Racheakte, die entlang konfessioneller Grenzen verübt werden, scheinen inzwischen einen Teil der Morde zu erklären. Die NGO SOHR spricht von „Mitgliedern der Innen- und Verteidigungsministerien sowie Hilfstruppen“. Das Menschenrechtsbüro der Vereinten Nationen hingegen von außergerichtlichen Hinrichtungen durch unbekannte Bewaffnete, Milizionäre, die offenbar die Übergangsregierung unterstützen, sowie von Anhängern des früheren Regimes.

Auch aus dem europäischen Ausland kamen Forderungen nach Aufklärung. Das deutsche Auswärtige Amt, das seine Botschaft in Syrien gerade wieder geöffnet hat, ließ durch Ministerin Annalena Baerbock mitteilen, die Gewaltausbrüche hätten „massiv Vertrauen gekostet“. Von der Übergangsregierung fordere man „Kontrolle über das Handeln der Gruppierungen in den eigenen Reihen“.

Der Ernstfall, das, was viele in den letzten Monaten befürchtet haben, ist an diesem Märzwochenende eingetreten. Doch es geht dabei nicht nur um die vielen Toten. Auch Menschen, die nicht getötet wurden, sind Opfer, bleiben mit physischen und psychischen Verletzungen zurück.

Syrische Alawiten fliehen vor der Gewalt in ihren Heimatdörfern über den Fluss in den Libanon Foto: Marwan Naamani/dpa/picture alliance

Leila lebt in Latakia und arbeitet ehrenamtlich in einem lokalen Krankenhaus. Auch sie spricht mit der taz nur unter der Bedingung, dass ihr richtiger Name nicht genannt wird. „Ich kümmere mich gerade um drei Kinder, die während der Kämpfe verletzt ins Krankenhaus gebracht wurden. Einer ist sieben Monate alt, ihm wurde eine Kugel ins Bein geschossen, er trägt jetzt einen Gips und muss später vielleicht operiert werden.
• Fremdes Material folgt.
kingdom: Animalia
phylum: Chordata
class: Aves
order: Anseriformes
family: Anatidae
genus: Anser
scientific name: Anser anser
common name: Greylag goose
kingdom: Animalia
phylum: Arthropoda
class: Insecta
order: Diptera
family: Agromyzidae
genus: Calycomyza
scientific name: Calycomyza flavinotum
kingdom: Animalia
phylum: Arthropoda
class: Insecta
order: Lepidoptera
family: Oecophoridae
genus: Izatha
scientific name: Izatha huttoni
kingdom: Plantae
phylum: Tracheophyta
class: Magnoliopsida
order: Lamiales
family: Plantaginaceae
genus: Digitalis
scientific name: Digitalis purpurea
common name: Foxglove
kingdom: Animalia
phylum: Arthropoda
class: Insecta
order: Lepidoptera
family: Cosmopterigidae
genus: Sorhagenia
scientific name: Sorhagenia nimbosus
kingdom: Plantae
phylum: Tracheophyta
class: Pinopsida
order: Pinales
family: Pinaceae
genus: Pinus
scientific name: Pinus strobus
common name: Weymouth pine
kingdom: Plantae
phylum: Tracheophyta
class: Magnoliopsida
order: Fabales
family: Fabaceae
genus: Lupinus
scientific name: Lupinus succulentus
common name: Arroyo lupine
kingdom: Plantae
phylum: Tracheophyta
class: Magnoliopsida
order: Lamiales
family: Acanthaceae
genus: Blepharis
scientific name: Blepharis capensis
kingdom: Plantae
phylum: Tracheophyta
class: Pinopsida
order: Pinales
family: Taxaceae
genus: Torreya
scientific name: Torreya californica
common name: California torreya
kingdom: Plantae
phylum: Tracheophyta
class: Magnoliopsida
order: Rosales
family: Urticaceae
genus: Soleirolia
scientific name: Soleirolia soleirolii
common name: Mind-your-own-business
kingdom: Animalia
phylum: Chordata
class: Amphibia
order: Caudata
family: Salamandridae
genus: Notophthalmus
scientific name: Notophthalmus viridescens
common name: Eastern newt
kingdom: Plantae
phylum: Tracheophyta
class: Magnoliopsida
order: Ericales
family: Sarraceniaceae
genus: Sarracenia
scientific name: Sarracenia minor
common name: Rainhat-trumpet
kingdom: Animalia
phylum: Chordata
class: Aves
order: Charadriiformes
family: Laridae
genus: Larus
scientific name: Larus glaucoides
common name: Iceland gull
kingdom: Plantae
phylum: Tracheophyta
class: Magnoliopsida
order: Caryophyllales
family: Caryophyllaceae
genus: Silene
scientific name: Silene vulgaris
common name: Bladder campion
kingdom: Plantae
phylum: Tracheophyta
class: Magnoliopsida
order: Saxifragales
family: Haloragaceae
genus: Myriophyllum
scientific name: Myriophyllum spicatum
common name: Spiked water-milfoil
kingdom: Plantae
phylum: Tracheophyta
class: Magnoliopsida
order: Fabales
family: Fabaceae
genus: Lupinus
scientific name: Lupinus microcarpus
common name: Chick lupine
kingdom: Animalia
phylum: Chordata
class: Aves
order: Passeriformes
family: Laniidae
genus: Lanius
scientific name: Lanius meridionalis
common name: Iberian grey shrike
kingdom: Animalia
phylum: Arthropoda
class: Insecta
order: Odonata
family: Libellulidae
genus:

Die zweite ist fünf Jahre alt, ihr wurde in den Bauch geschossen, ihre Lage ist kompliziert. Es fehlen Antibiotika, Medikamente. Wir sammeln gerade Geld, um sie in ein privates Krankenhaus zu bringen. Das dritte Kind ist zehn Jahre alt und stabil. Im Krankenhaus gab es viele junge Kämpfer, HTS sowie Alawiten, mit Schussverletzungen, viele auf der Intensivstation. Am ersten Tag starben ebenfalls drei Kinder.“

Über Whatsapp schickt Leila Bilder und Videos: ein Mädchen mit offener Schusswunde im ­unteren Bauch, ein Baby mit Gipsbein. „Jetzt hat sich die Lage beruhigt, doch es gibt Hunderte ­Menschen, die geflohen sind und zurück möchten, sich aber nicht trauen. Sie haben Angst“, erzählt Leila.

Zu Hunderten, wenn nicht Tausenden sind Ein­woh­ne­r*in­nen geflohen, als die Gewalt ihren Lauf nahm. Manche verstecken sich heute noch in den Bergen. Andere auf der russischen Militär­basis und dem Flughafen Hmeimim nahe Latakia. Mindestens 9.000 waren es noch eine Woche später, nach Angaben des russischen Außenministeriums.

Mohammad, 38 Jahre alt und Schiffskapitän, flüchtete mit Ehefrau, Neffen und Nichte, zwei und vier Jahre alt, aus Jableh in die nahe gelegene russische Militärbasis. Er zeigt in einem Videoanruf die Landebahn hinter den Bäumen und der Wiese, einige Flugzeuge sind etwas weiter geparkt. Das deckt sich mit Satellitenbildern der Militärbasis. Mohammad plant erstmal, länger zu bleiben und fordert internationalen Schutz.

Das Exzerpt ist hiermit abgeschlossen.